My old-style, "classic" Gore-Tex Simms waders are 8 years old and are just about dead. I need to cough up the dough and get a new pair. I was wondering if anybody has used the new style Gore-Text Simms waders (G3, G4, etc.) and can compare then to the older-style classic waders. What, if anything, do you like better or worse about the newer style?


----------



## flyguy7 (Sep 16, 2007)

The old classic Simms waders were the best option several years ago when they were made and only had one real competition (Patagonia SST). I think the old Simms Guide waders are still better than 95% of the waders still being produced today. That being said, the new Simms are absolutely amazing.

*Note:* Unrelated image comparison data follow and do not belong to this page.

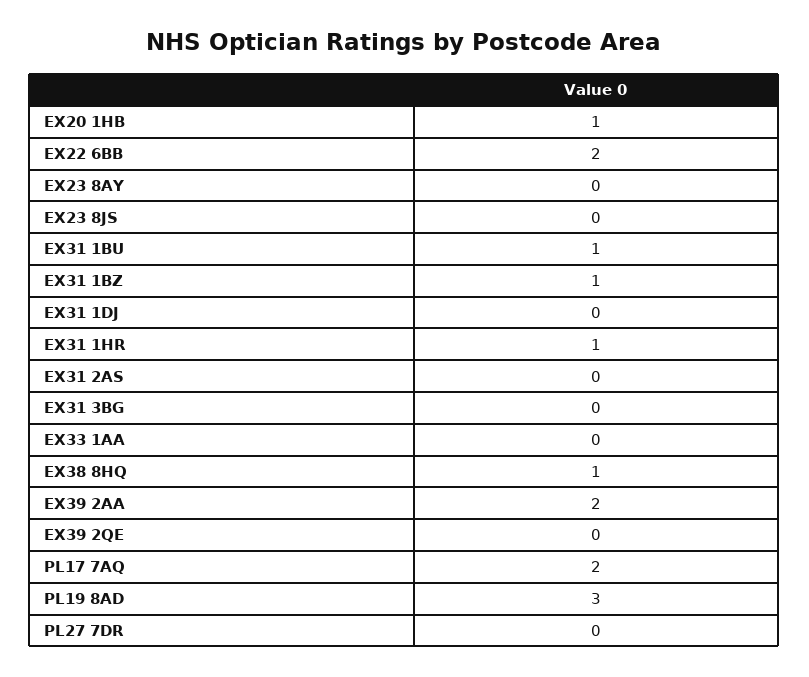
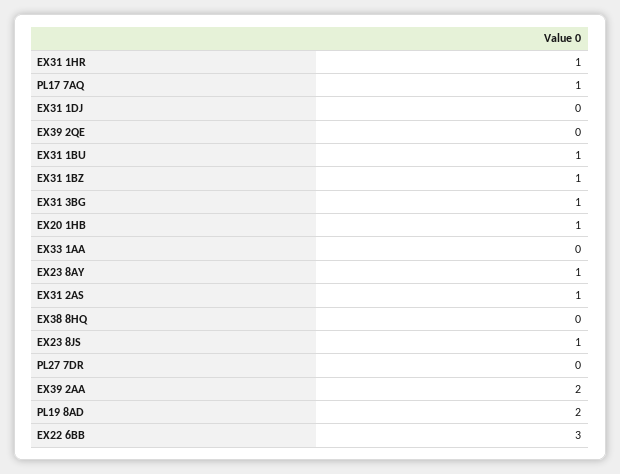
  {
    "EX20 1HB": 1,
-   "EX22 6BB": 2,
+   "EX22 6BB": 3,
-   "EX23 8AY": 0,
+   "EX23 8AY": 1,
-   "EX23 8JS": 0,
+   "EX23 8JS": 1,
    "EX31 1BU": 1,
    "EX31 1BZ": 1,
    "EX31 1DJ": 0,
    "EX31 1HR": 1,
-   "EX31 2AS": 0,
+   "EX31 2AS": 1,
-   "EX31 3BG": 0,
+   "EX31 3BG": 1,
    "EX33 1AA": 0,
-   "EX38 8HQ": 1,
+   "EX38 8HQ": 0,
    "EX39 2AA": 2,
    "EX39 2QE": 0,
-   "PL17 7AQ": 2,
+   "PL17 7AQ": 1,
-   "PL19 8AD": 3,
+   "PL19 8AD": 2,
    "PL27 7DR": 0
  }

I had a pair of G4 pros that lasted for almost 200 days without even a pinhole leak. Simms uses their new Pro shell fabric through the legs up to the upper thigh on the G3's and G3 Convertibles, and all the way through the crotch and seat on the G4 and G4 pro waders. I've been looking for a new pair lately and comparing Simms to Cloudveil, Orvis, and Patagonia there is really no competition. I have had several pairs of Patagonias over the last several years and every one has leaked like crazy just after a couple dozen days in the seams. There is no competition to Simms for a durable wader.


----------



## HopperLover (Jul 7, 2008)

flyguy7 said:


> The old classic Simms waders were the best option several years ago when they were made and only had one real competition (Patagonia SST). I think the old Simms Guide waders are still better than 95% of the waders still being produced today. That being said, the new Simms are absolutely amazing. I had a pair of G4 pros that lasted for almost 200 days without even a pinhole leak. Simms uses their new Pro shell fabric through the legs up to the upper thigh on the G3's and G3 Convertibles, and all the way through the crotch and seat on the G4 and G4 pro waders. I've been looking for a new pair lately and comparing Simms to Cloudveil, Orvis, and Patagonia there is really no competition. I have had several pairs of Patagonias over the last several years and every one has leaked like crazy just after a couple dozen days in the seams. There is no competition to Simms for a durable wader.


Thanks. That is excellent information. If my older-style Simms can last 8 years, and the newer ones are even better, then they must be some fantastic waders!


----------